Ambil dari daftar di bawah bagian yang diawali baris berisi "Roborock S7 Max Ultra 6970995780062" dan diakhiri baris berisi "However, for once", termasuk kedua baris tersebut. Tuliskan kembali baris-baris itu persis sama tanpa perubahan apa pun.

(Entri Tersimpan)
———
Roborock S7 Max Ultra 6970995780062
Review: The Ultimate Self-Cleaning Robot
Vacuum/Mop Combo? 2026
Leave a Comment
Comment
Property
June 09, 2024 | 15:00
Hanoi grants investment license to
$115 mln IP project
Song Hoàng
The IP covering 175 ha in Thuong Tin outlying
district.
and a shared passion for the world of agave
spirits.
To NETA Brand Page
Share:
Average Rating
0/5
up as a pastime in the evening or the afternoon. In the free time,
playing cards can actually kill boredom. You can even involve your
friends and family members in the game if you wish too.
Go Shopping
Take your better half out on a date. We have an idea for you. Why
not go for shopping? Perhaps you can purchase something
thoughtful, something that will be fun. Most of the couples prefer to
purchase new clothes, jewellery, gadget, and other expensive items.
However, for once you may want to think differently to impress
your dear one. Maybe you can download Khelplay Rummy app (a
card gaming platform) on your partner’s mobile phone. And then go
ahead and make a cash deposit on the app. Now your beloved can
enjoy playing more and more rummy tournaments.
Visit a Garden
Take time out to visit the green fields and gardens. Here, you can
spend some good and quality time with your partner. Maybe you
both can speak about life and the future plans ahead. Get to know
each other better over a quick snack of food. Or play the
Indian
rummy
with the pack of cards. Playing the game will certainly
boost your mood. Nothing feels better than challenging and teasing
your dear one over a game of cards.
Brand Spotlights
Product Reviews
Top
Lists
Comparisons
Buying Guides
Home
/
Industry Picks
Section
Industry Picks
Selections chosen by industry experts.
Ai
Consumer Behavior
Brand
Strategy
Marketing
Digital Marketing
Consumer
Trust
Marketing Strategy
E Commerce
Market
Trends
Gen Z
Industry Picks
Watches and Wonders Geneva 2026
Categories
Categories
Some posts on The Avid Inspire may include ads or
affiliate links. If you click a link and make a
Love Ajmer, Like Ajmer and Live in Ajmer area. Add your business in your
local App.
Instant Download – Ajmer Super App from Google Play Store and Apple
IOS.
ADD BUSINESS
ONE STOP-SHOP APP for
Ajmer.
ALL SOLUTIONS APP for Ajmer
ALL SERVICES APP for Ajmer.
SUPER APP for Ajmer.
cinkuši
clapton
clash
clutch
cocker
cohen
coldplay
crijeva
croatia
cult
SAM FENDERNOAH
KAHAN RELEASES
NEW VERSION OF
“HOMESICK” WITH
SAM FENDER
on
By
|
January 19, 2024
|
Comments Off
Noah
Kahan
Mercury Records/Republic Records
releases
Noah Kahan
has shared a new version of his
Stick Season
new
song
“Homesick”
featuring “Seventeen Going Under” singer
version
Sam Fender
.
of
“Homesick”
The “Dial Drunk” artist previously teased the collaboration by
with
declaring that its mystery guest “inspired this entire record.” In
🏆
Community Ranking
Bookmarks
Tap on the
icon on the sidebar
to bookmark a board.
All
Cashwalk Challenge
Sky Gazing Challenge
———
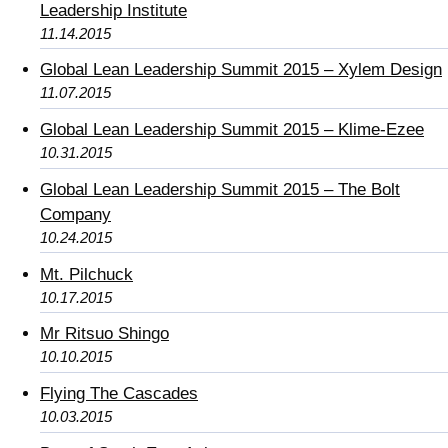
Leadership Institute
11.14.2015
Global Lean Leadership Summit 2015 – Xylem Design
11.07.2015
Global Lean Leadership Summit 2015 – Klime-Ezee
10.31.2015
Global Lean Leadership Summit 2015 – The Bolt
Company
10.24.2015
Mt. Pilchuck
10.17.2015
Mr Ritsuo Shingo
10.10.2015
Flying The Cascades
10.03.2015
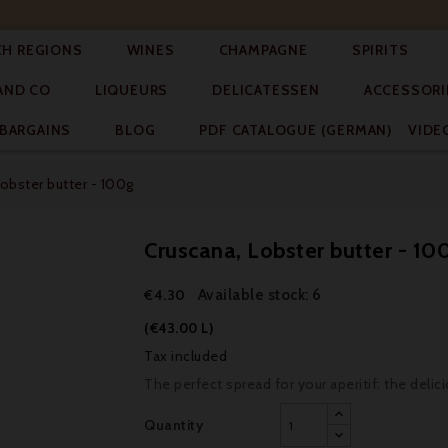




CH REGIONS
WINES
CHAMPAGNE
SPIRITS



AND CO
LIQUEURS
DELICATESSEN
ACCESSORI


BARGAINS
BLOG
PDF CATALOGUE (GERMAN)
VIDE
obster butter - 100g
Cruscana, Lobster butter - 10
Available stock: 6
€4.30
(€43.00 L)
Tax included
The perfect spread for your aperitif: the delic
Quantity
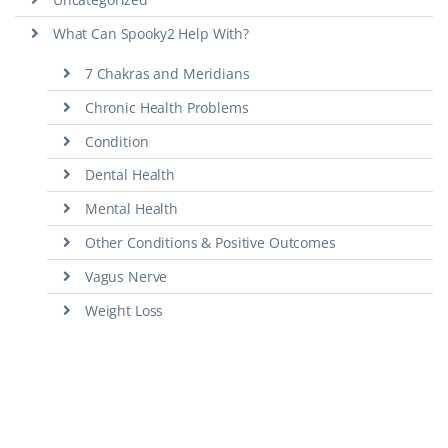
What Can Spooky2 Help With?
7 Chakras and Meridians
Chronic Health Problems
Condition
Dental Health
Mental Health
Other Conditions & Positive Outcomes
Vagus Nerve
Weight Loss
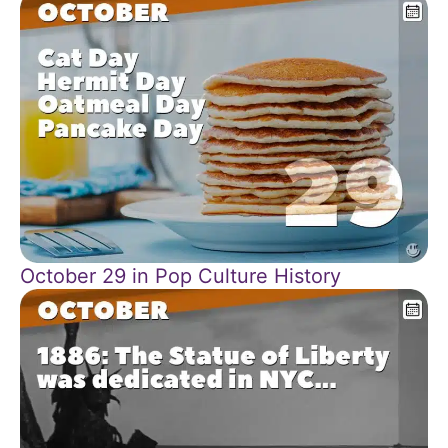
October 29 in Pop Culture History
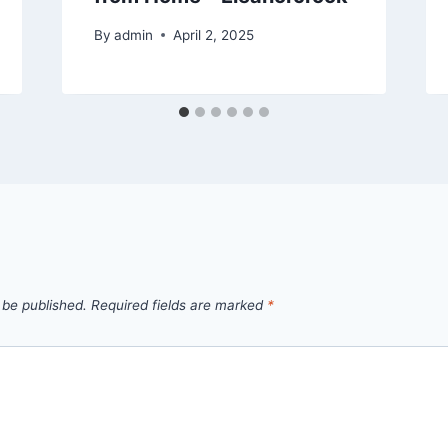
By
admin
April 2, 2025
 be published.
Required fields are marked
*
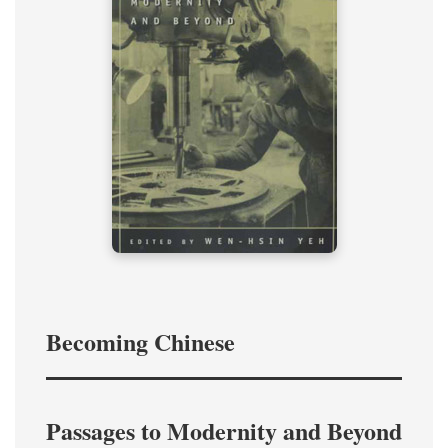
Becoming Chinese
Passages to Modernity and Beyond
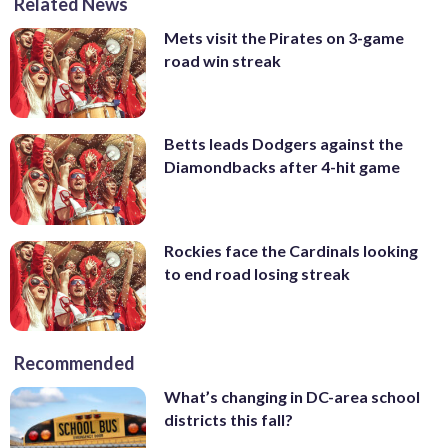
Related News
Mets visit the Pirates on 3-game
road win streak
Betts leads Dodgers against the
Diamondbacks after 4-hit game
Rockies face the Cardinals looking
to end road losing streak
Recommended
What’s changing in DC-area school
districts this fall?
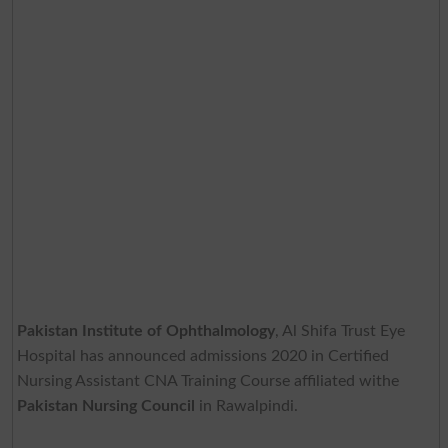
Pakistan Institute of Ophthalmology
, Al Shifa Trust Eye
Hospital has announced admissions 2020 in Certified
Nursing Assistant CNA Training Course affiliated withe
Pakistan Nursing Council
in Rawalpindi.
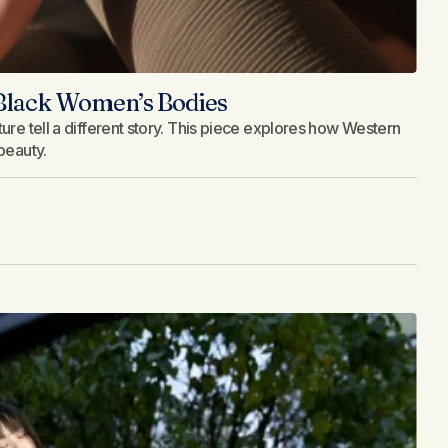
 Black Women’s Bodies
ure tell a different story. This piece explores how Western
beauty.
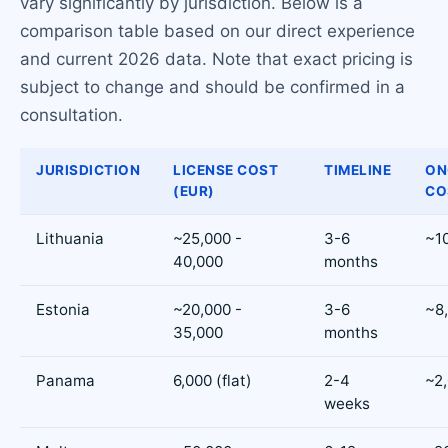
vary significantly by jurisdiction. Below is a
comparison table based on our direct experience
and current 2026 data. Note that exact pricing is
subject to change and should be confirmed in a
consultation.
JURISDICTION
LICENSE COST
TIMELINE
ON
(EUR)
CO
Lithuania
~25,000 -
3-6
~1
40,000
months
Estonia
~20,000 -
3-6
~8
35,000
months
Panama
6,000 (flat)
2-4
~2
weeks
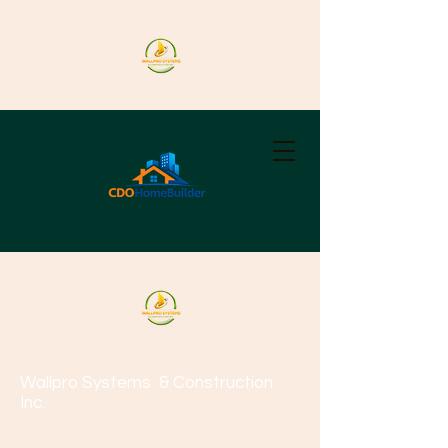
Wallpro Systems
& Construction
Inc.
———
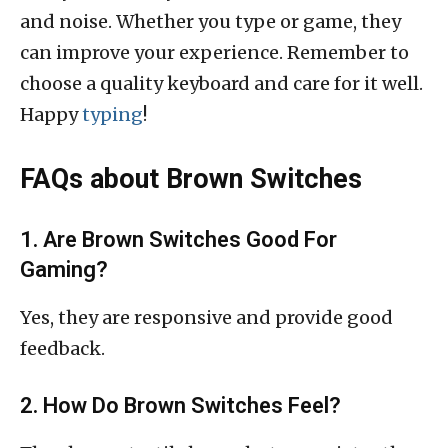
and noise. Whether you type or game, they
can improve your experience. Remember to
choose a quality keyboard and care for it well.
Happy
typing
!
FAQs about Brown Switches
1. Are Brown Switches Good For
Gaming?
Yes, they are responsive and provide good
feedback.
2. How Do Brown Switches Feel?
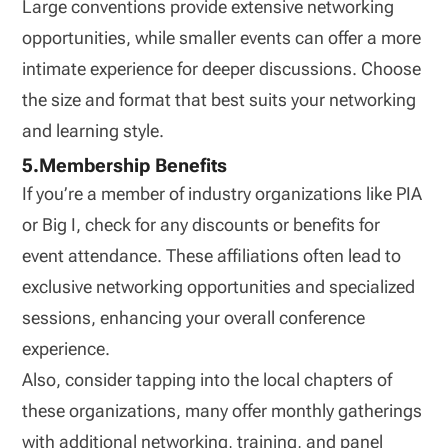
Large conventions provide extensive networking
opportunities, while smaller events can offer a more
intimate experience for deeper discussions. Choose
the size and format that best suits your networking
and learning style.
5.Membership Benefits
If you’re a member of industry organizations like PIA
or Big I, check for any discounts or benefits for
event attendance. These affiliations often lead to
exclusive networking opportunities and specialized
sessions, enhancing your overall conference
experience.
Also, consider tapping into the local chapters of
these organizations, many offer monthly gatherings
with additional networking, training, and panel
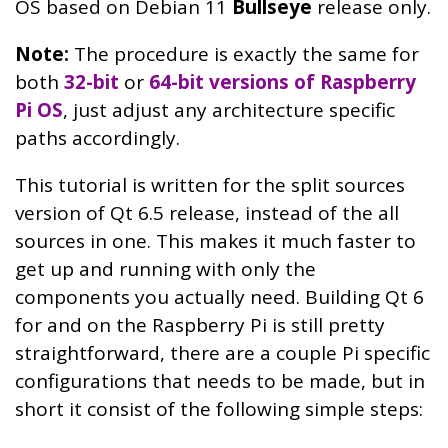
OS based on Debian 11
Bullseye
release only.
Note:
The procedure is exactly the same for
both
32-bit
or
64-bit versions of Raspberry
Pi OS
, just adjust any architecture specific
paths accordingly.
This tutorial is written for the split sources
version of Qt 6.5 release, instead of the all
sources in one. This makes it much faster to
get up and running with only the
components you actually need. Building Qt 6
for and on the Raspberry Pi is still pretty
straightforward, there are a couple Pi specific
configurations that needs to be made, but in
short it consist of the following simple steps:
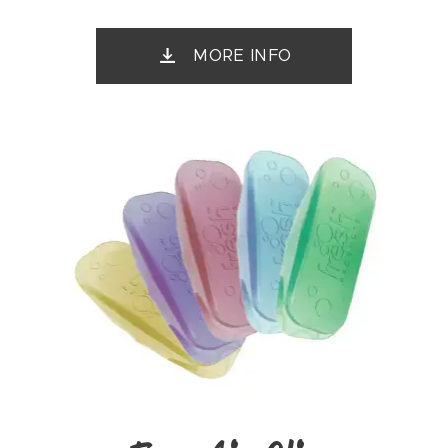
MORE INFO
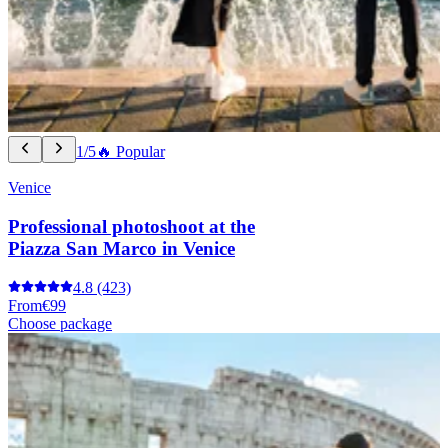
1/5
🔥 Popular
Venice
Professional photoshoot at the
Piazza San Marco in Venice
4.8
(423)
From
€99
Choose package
———
■ **Jawaban Latihan**
Roborock S7 Max Ultra 6970995780062
Review: The Ultimate Self-Cleaning Robot
Vacuum/Mop Combo? 2026
Leave a Comment
Comment
Property
June 09, 2024 | 15:00
Hanoi grants investment license to
$115 mln IP project
Song Hoàng
The IP covering 175 ha in Thuong Tin outlying
district.
and a shared passion for the world of agave
spirits.
To NETA Brand Page
Share:
Average Rating
0/5
up as a pastime in the evening or the afternoon. In the free time,
playing cards can actually kill boredom. You can even involve your
friends and family members in the game if you wish too.
Go Shopping
Take your better half out on a date. We have an idea for you. Why
not go for shopping? Perhaps you can purchase something
thoughtful, something that will be fun. Most of the couples prefer to
purchase new clothes, jewellery, gadget, and other expensive items.
However, for once you may want to think differently to impress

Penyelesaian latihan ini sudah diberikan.